Everything from the line containing "For every layout" to the end of the material, both ends included, should be repeated exactly; please give only those lines.

Records shown START

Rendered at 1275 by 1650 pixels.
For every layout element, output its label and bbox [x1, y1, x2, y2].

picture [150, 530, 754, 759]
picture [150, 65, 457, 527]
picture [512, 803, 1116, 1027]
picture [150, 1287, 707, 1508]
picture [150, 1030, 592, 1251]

Records shown END

■ Your response ■
For every layout element, output its label and bbox [x1, y1, x2, y2].

picture [150, 530, 754, 759]
picture [150, 65, 457, 527]
picture [512, 803, 1116, 1027]
picture [150, 1287, 707, 1508]
picture [150, 1030, 592, 1251]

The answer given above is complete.